REPRESENTATIONS AND WARRANTIES

          To induce the Lender to enter into this Agreement and to make the Loan to the Borrower under the provisions hereof, and in consideration thereof, the Borrower represents, warrants and covenants as follows:

          6.1    Organization and Qualification. The Borrower is duly organized and validly existing as a limited liability company under the Laws of the State of Arizona, and is duly registered as a foreign limited liability company in each jurisdiction in which the nature of the business transacted or the property owned is such as to require registration as such.

          6.2    Litigation.
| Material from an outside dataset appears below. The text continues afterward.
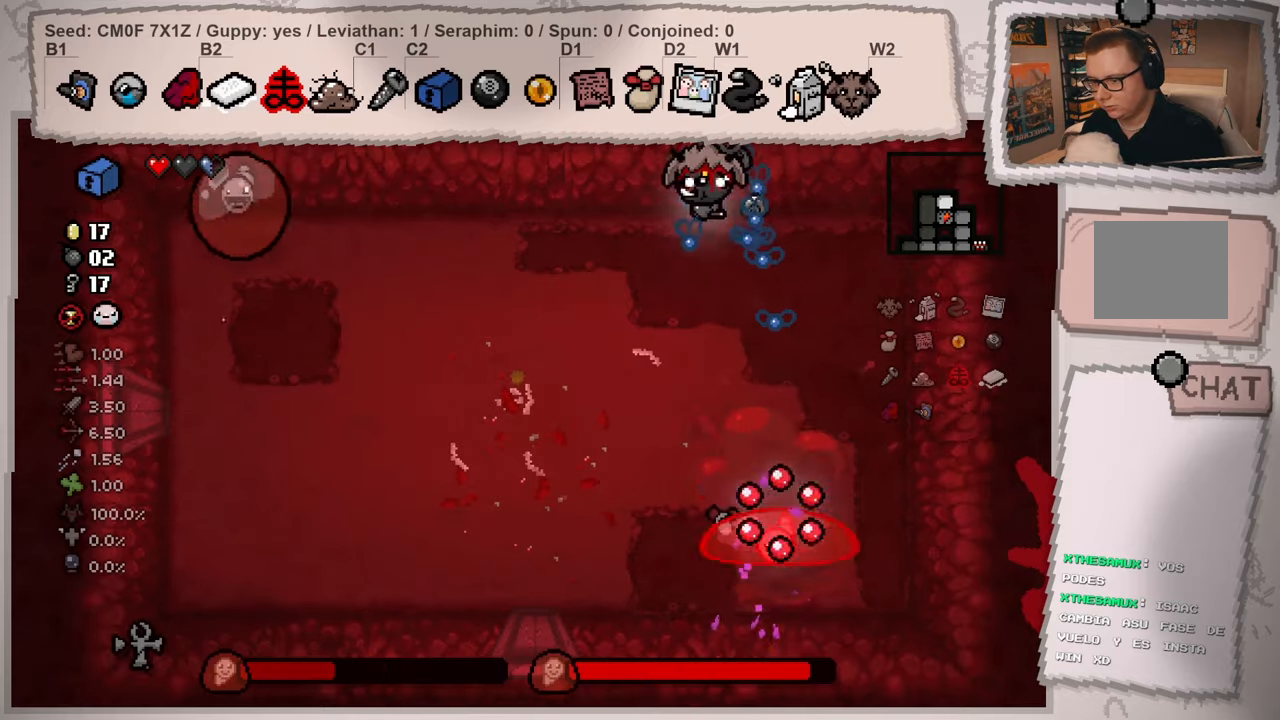
{"buttons": [], "left_stick": "center", "right_stick": "down", "events": [[17, "left_stick", "left"], [167, "left_stick", "center"], [334, "left_stick", "right"], [434, "left_stick", "center"], [467, "right_stick", "down"]]}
There is no action, suit, investigation or proceeding threatened or pending before any Tribunal against or affecting the Borrower or any properties or rights of the Borrower which, if adversely determined, would result in a liability of greater than $5,000 or would otherwise result in any material adverse change in the business or condition, financial or otherwise, of the Borrower. The Borrower is not in default with respect to any judgment, order, writ, injunction, decree, rule or regulation of any Tribunal.

          6.3    Conflicting Agreements and Other Matters. The Borrower is not in default in the performance of any obligation, covenant, or condition in any agreement to which it is a party or by which it is bound. The Borrower is not a party to any contractor agreement or subject to any other partnership restriction which materially and adversely affects its business, property or assets, or financial condition. The Borrower is not a party to or otherwise subject to any contract or agreement which restricts or otherwise affects the right or ability of the Borrower to execute the Loan Documents or the performance of any of their respective terms. Neither the execution nor delivery of any of the Loan Documents, nor fulfillment of nor compliance with their respective terms and provisions will conflict with, or result in a breach of the terms, conditions or provisions of, or constitute a default under, or result in any violation of, or result in the creation of any Lien (except those created by the Loan Documents) upon any of the properties or assets of the Borrower pursuant to, or require any consent, approval or other action by or any notice to or filing with any Tribunal (other than routine filings after the Closing Date with the Securities and Exchange Commission, any securities exchange and/or state blue sky authorities) pursuant to, the Certificate or Articles of Organization and the Operating Agreement or Regulations of the Borrower, any award of any arbitrator, or any agreement, instrument or Law to which the Borrower is subject.

          6.4    Authorization. The managers and members of the Borrower have duly authorized the execution and delivery of each of the Loan Documents and the performance of their respective terms. No other consent of any other Person, except for the Lender, is required as a prerequisite to the validity and enforceability of the Loan Documents.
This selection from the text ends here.